• **Work request**: Give back exactly the stretch of data below from the line holding "M708 606 716 614 704 624 697 615Z" through the line holding "M1 103 34 114", both ends included, and leave the remaining lines out.

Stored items
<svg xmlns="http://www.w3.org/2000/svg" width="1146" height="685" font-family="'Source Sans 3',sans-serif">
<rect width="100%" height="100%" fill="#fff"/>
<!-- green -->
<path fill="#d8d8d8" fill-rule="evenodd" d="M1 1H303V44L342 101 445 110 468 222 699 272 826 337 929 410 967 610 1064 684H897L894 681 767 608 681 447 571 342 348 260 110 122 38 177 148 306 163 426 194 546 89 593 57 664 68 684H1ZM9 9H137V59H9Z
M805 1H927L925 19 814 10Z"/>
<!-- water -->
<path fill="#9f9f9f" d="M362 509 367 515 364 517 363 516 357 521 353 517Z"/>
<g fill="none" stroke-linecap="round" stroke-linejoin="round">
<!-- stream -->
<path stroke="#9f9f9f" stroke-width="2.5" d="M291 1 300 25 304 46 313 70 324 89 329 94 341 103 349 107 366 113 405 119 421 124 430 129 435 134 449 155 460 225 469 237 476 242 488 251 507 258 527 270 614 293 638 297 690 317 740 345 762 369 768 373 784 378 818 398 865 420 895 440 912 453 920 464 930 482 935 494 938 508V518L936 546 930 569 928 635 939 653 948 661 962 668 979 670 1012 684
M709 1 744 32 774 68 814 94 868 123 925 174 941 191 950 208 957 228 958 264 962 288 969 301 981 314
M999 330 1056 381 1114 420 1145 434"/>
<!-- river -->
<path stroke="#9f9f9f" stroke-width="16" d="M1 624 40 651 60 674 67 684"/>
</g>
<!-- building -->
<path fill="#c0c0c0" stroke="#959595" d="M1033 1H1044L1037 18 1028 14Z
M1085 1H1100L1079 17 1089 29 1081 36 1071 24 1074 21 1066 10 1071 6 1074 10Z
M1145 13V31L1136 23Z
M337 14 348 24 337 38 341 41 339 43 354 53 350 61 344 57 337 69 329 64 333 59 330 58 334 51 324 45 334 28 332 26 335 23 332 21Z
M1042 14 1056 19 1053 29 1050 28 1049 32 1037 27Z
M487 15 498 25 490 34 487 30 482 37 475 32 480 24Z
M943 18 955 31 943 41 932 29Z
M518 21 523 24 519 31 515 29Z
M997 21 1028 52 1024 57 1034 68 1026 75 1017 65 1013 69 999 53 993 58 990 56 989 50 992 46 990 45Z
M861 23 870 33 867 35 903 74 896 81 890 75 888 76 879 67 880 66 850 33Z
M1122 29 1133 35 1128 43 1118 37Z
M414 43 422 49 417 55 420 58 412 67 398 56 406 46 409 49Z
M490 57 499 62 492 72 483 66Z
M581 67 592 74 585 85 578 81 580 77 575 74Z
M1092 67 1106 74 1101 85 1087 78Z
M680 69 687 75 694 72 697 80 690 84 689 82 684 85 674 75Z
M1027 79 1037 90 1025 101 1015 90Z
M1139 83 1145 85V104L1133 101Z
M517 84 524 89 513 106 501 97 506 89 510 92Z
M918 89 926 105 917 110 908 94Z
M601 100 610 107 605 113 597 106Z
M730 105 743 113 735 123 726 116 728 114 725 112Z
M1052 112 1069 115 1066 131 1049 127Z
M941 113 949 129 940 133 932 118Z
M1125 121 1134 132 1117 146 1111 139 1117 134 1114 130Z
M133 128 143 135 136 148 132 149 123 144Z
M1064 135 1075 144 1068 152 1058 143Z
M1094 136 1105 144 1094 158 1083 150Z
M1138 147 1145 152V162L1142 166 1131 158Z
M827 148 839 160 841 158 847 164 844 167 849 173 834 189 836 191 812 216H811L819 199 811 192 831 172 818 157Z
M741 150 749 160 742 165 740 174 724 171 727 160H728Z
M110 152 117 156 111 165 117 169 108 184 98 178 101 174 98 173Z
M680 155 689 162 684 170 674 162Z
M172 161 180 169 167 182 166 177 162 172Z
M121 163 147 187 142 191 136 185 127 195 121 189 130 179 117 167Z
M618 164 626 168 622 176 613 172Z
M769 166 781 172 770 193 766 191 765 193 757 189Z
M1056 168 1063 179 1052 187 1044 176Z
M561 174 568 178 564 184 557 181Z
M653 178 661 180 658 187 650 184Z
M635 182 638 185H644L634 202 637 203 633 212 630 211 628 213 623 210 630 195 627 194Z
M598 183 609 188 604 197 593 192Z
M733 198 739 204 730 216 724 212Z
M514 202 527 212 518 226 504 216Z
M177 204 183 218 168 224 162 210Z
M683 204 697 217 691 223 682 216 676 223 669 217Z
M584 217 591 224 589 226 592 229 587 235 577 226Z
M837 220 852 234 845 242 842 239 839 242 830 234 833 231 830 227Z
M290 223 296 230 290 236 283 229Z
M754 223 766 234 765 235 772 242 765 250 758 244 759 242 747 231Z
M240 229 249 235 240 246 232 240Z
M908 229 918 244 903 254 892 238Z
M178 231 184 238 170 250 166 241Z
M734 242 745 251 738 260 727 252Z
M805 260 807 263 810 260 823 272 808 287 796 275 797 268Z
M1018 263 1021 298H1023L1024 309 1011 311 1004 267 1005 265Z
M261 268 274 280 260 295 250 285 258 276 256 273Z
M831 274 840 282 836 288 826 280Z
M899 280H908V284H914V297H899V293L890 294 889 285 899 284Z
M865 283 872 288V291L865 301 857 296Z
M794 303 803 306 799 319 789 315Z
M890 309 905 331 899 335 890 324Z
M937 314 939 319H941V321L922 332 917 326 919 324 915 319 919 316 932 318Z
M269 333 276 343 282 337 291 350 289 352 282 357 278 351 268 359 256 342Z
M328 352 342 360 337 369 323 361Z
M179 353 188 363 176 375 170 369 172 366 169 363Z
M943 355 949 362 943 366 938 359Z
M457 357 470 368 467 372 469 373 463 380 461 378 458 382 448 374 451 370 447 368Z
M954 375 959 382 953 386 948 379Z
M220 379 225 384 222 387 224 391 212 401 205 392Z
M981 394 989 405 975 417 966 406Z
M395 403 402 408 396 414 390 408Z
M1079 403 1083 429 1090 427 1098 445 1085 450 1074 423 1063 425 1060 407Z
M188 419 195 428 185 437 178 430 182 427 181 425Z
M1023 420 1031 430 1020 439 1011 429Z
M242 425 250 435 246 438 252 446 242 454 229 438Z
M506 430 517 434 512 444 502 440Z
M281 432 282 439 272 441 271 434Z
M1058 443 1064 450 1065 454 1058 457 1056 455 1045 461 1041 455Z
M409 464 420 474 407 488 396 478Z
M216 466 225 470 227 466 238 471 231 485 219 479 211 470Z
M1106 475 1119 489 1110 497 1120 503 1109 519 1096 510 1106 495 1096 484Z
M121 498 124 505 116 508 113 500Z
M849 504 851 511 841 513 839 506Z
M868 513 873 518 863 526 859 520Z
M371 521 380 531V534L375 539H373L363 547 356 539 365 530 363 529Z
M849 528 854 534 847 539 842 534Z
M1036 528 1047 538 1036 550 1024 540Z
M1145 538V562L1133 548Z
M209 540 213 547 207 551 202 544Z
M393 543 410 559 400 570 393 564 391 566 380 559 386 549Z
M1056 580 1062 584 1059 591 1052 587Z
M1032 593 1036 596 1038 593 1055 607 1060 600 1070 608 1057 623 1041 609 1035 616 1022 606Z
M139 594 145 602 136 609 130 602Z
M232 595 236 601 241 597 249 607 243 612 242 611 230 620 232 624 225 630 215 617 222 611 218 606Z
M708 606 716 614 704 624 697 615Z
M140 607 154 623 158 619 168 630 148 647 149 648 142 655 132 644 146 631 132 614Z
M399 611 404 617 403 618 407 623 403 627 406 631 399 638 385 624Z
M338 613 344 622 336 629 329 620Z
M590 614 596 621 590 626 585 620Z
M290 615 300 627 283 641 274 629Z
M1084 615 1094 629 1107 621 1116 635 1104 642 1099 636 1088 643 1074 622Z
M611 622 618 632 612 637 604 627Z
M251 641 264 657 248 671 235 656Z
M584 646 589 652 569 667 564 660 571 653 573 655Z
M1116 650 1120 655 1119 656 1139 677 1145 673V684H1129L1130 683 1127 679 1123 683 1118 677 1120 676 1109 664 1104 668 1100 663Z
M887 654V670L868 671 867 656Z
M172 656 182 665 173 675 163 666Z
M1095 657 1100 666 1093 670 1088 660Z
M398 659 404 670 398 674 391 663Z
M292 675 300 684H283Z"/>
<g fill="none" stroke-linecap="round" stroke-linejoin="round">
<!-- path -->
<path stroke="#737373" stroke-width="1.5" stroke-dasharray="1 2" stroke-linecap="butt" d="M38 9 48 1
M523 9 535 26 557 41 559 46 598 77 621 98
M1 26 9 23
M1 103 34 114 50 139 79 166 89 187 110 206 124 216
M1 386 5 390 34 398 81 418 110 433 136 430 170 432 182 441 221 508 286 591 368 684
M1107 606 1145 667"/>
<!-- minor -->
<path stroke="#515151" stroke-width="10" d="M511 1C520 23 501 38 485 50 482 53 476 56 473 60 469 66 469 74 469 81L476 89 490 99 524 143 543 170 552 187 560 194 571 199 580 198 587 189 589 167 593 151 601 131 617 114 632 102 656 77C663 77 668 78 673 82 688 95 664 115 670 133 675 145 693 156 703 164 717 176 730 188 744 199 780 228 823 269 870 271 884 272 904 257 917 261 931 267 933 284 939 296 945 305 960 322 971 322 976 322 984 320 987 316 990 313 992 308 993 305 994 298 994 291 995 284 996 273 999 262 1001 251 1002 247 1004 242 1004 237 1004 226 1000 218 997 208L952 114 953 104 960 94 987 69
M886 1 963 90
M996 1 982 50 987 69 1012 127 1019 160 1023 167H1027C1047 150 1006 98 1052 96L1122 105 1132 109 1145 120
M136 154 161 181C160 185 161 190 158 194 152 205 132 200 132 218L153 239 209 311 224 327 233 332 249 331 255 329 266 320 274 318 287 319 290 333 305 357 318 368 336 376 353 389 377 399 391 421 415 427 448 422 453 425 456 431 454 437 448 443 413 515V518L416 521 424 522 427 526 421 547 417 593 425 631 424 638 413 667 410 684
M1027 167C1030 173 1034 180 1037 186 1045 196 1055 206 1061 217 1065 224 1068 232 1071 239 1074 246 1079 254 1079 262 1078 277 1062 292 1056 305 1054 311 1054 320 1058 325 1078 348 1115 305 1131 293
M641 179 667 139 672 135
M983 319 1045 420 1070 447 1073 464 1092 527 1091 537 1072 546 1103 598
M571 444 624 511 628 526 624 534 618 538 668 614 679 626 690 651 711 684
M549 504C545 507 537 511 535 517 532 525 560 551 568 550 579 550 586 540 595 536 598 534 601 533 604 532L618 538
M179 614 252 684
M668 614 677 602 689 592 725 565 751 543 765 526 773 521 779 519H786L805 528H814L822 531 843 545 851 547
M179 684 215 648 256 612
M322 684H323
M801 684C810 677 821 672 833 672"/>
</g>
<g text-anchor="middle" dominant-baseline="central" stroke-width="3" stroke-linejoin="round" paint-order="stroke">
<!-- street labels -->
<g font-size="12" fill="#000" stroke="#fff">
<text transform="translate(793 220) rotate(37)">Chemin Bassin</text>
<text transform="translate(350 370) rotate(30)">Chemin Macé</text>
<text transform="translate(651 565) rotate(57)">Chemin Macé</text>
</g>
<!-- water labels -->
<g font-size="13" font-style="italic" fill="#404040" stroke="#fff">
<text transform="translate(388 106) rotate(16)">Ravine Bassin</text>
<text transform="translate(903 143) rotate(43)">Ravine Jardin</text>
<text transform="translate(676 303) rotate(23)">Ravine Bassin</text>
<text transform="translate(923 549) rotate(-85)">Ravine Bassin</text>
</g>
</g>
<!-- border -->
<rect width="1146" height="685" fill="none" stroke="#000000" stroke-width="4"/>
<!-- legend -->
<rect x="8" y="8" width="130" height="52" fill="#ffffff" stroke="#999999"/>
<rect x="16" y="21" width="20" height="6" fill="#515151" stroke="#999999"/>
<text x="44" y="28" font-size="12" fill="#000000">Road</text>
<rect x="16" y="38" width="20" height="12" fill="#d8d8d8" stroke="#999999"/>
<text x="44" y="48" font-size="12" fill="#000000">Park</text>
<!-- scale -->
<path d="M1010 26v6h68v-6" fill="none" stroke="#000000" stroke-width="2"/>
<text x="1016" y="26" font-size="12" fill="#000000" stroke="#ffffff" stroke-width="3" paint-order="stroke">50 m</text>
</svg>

• **Task result**:
M708 606 716 614 704 624 697 615Z
M140 607 154 623 158 619 168 630 148 647 149 648 142 655 132 644 146 631 132 614Z
M399 611 404 617 403 618 407 623 403 627 406 631 399 638 385 624Z
M338 613 344 622 336 629 329 620Z
M590 614 596 621 590 626 585 620Z
M290 615 300 627 283 641 274 629Z
M1084 615 1094 629 1107 621 1116 635 1104 642 1099 636 1088 643 1074 622Z
M611 622 618 632 612 637 604 627Z
M251 641 264 657 248 671 235 656Z
M584 646 589 652 569 667 564 660 571 653 573 655Z
M1116 650 1120 655 1119 656 1139 677 1145 673V684H1129L1130 683 1127 679 1123 683 1118 677 1120 676 1109 664 1104 668 1100 663Z
M887 654V670L868 671 867 656Z
M172 656 182 665 173 675 163 666Z
M1095 657 1100 666 1093 670 1088 660Z
M398 659 404 670 398 674 391 663Z
M292 675 300 684H283Z"/>
<g fill="none" stroke-linecap="round" stroke-linejoin="round">
<!-- path -->
<path stroke="#737373" stroke-width="1.5" stroke-dasharray="1 2" stroke-linecap="butt" d="M38 9 48 1
M523 9 535 26 557 41 559 46 598 77 621 98
M1 26 9 23
M1 103 34 114 50 139 79 166 89 187 110 206 124 216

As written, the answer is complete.